Task description — The answer is a stretch of the material below, returned exactly: the line containing "Mentions légales", the line containing "dan perut babi.", and all lines between.

Data in this exercise —
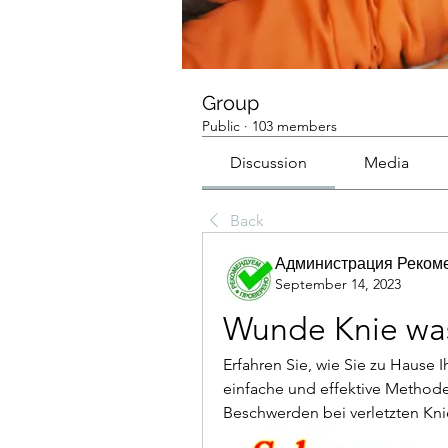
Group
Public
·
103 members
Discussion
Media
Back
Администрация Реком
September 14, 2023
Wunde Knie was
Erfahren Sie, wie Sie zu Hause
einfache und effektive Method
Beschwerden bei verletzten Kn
* * *
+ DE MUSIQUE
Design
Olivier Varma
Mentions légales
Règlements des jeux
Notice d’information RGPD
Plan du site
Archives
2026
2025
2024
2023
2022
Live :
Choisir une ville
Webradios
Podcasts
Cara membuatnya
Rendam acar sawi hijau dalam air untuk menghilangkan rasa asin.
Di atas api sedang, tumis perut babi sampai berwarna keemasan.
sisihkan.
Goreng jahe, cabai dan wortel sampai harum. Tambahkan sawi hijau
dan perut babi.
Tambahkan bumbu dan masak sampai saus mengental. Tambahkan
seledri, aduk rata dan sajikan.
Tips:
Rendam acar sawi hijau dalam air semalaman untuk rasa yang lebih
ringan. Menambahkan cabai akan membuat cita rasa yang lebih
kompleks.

Task answer —
Mentions légales
Règlements des jeux
Notice d’information RGPD
Plan du site
Archives
2026
2025
2024
2023
2022
Live :
Choisir une ville
Webradios
Podcasts
Cara membuatnya
Rendam acar sawi hijau dalam air untuk menghilangkan rasa asin.
Di atas api sedang, tumis perut babi sampai berwarna keemasan.
sisihkan.
Goreng jahe, cabai dan wortel sampai harum. Tambahkan sawi hijau
dan perut babi.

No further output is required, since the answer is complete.